Het hof heeft in het onderhavige geval klaarblijkelijk geen aanleiding gezien af te wijken van de hoofdregel van art. 150 Rv. Dit oordeel geeft niet blijk van een onjuiste rechtsopvatting. Voor verlichting van de stelplicht van een partij die de bewijslast draagt, is plaats indien in bepaalde procesconstellaties een zo ernstige verstoring van het processuele evenwicht dreigt dat de realisering van het materiële recht zonder ingrijpen te veel in gevaar komt8.. Mijns inziens kon en mocht het hof oordelen dat daarvan in deze situatie geen sprake was.
2.10
Het feitelijke oordeel van het hof dat de vrouw is tekortgeschoten in haar stelplicht, nu zij haar stelling over de zwarte neveninkomsten van de man, na betwisting van die stelling door de man, niet nader heeft onderbouwd, is niet onbegrijpelijk, nu de vrouw slechts heeft gesteld een — sterk — vermoeden te hebben dat nog steeds wordt bijgeklust en dat het een feit van algemene bekendheid is dat in de sector (schilderwerk) veelal ‘zwarte’ werkzaamheden worden verricht.
De vrouw heeft alleen haar stelling dat tijdens het huwelijk werd bijgeklust, onderbouwd met de hiervoor geciteerde passage uit het eerste scheidingsbemiddelingsverslag. Het hof kon in dit licht de betwisting door de man — hoewel deze niet was gemotiveerd — als toereikend beoordelen.
3. Conclusie
De conclusie strekt tot vernietiging en verwijzing.
De Procureur-Generaal bij de Hoge Raad der Nederlanden
A-G
Voetnoten
Voetnoten Conclusie 15‑01‑2010
Zie het p-v van de mondelinge behandeling op 18 maart 2008, p. 3.
In het cassatieverzoekschrift wordt aanvankelijk — kennelijk bij vergissing — het jaartal 2002 genoemd.
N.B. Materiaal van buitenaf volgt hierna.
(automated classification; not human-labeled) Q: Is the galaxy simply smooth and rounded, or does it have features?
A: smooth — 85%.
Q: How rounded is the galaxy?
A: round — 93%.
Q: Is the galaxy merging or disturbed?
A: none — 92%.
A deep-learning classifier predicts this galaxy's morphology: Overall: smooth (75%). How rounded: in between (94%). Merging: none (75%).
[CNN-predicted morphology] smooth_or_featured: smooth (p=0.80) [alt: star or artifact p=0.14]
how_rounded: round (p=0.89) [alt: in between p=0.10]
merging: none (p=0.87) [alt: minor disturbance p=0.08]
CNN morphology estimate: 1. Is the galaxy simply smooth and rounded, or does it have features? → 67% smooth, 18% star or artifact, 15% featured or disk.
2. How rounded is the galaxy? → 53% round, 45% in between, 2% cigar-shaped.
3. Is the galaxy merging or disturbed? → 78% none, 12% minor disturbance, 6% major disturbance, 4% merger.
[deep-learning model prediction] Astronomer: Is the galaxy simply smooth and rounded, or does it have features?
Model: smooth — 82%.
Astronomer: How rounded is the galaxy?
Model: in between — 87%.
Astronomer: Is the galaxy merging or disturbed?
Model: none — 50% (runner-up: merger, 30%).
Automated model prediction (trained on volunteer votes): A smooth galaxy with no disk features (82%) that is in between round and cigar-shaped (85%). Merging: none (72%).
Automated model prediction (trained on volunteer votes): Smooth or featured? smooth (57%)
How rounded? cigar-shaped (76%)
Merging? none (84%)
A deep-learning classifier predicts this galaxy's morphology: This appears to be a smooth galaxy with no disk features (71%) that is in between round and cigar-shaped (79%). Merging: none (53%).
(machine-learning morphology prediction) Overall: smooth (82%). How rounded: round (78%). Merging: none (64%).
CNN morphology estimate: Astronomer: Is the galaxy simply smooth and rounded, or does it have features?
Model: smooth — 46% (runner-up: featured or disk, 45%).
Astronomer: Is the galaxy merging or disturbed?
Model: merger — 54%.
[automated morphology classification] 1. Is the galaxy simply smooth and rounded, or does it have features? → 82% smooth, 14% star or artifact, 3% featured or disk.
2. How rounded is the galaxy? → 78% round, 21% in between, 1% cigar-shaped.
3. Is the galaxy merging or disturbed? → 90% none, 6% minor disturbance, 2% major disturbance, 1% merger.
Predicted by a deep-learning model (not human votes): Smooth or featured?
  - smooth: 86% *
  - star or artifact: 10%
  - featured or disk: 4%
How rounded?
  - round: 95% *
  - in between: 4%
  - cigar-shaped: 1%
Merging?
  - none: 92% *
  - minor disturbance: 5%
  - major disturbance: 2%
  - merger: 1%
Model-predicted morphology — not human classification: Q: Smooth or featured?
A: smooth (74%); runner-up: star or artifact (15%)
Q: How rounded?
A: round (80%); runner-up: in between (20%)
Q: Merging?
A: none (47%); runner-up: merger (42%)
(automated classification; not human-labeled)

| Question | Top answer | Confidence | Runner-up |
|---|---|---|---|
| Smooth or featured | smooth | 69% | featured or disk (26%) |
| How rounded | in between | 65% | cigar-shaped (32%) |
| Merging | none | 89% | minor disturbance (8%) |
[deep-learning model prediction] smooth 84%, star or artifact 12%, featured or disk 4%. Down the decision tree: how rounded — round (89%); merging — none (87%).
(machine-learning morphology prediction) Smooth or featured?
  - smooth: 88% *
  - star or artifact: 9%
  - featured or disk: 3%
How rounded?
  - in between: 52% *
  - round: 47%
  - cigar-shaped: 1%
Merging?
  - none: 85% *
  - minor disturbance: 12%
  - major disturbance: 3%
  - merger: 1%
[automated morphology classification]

Het petitum bevat de juiste datum.
Het verzoekschrift tot cassatie is op 17 februari 2009 en het aanvullend verzoekschrift op 5 maart 2009 ter griffie van de Hoge Raad ingekomen.
Aanvullend verzoekschrift, p. 2.
HR 16 april 2004, LJN: AO3172 (NJ 2004, 639). Zie onder het oude recht art. 429q lid 6 in verbinding met art. 429h lid 4 Rv. en HR 4 april 1997, LJN: ZC2336 (NJ 1997, 402).
Ras/Hammerstein, De grenzen van de rechtsstrijd in hoger beroep in burgerlijke zaken (2004), nr. 80 en 81.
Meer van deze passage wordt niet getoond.